# Forex trading group in Sydney



## PPC NO 1 (13 May 2015)

Hi 

My friends and I are looking for a forex trading buddy who has been trading forex for at least 2 years. There are already 6 of us now. We usually meet once a month at a coffee shop around Sydney city during weekend to discuss about our trading result and strategy. Hopefully we can help each other to become better traders.


----------



## peter2 (14 May 2015)

Hello PPC NO 1. 
Pleased to see that you're keen to improve and I hope the group helps. Trading is a lonely occupation and the social aspects of the group will be beneficial to you if it makes you leave the trading "cave".  Enjoy the common interest that you have with the others, but I don't think it will help you improve unless the group has at least one successful member. Without one, all the discussion will be based on "could have", "would have", "should have". 

The group will simply reinforce the "beginners cycle" that most of you are stuck in. You'll be tempted to try another indicator that some else swears is good (without any results to prove it). All your doubts will be reinforced. What's worse though, is when you tell the others that you are starting to see some success, they'll get negative. They'll tell you it's just luck, because deep down they believe that no-one can win. 

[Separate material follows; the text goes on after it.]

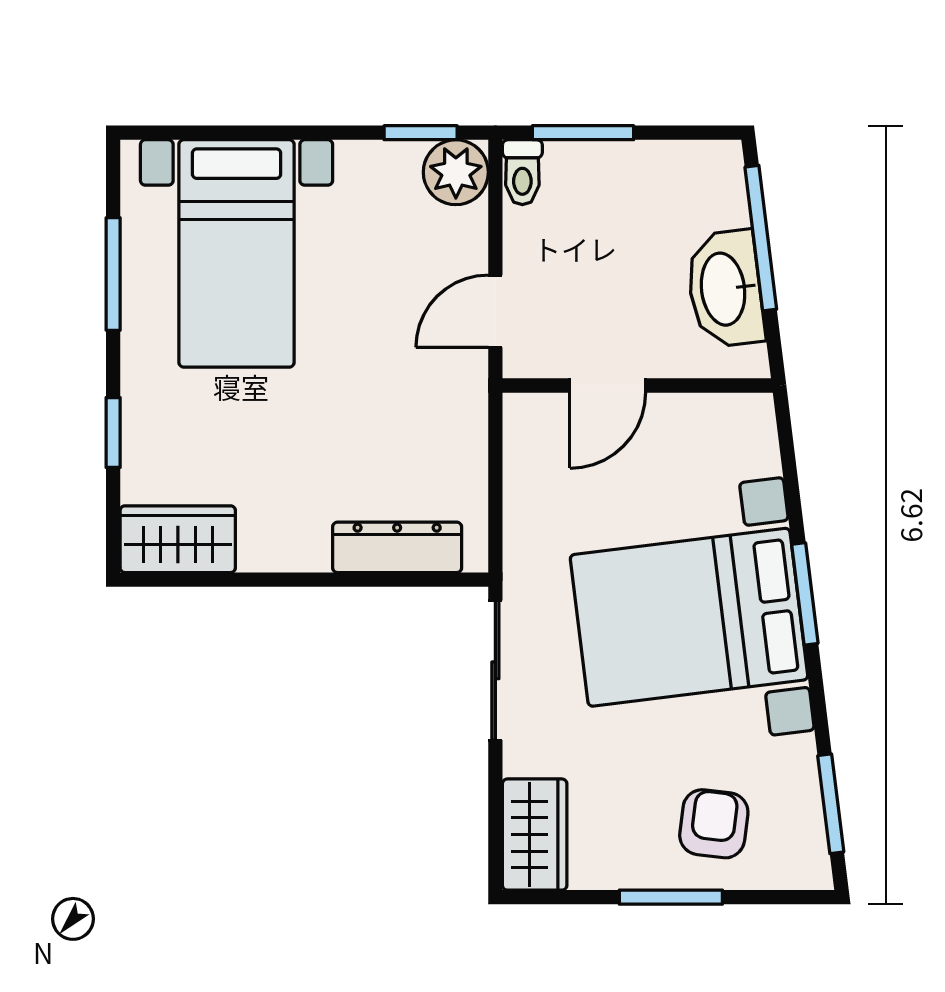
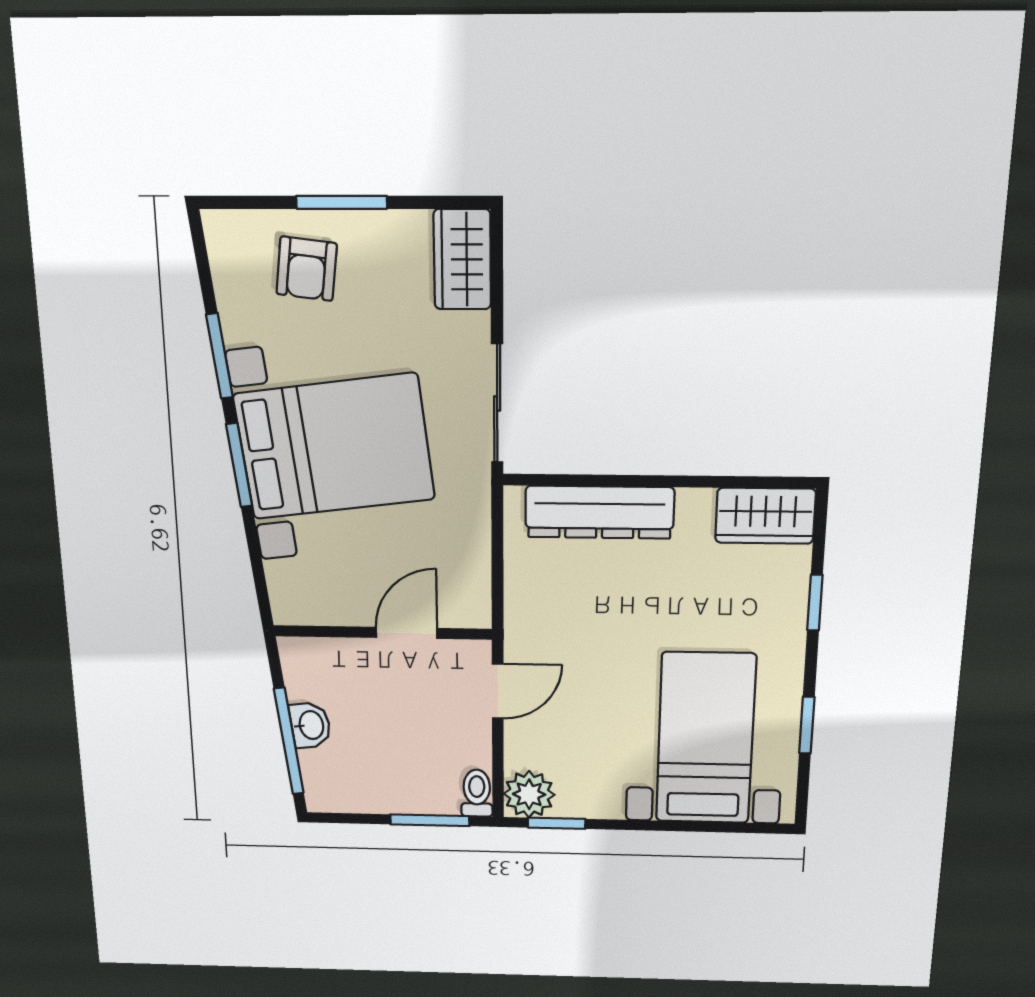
window: (113, 274) -> (807, 725), width x0.67
washbasin: (725, 289) -> (310, 725), width x0.52, depth x0.69
dresser: (397, 547) -> (600, 512), width x1.37, depth x1.24
window: (831, 804) -> (219, 356), moved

A few of my ideas. Traders improve or quit when they are challenged to be accountable. How many of your group are willing and able to place their trading plans on the table for open discussion. One person each meeting should be prepared to present their trading plans to the others for discussion. Their presentation should include the results of the last 20 trades that fully comply with their trading plans. 

Once this is done each member should provide regular updates of their results every few months. If results aren't going so well then the reasons should be obvious to all. Is the plan being followed? Are all the exits according to the plans? Are there trades outside the plans?  

This is pretty challenging for most traders. Ego and self respect can take a hit with the wrong type of peer pressure. Traders should understand the problems of other traders. The group should be supportive of good trading behaviour. The group should understand that we all make mistakes (in our trading). The group should encourage efforts to reduce those mistakes. 

I hope your group helps you, but you have to allow the group to see what you are doing first, for them to provide some suggestions. Good luck.


----------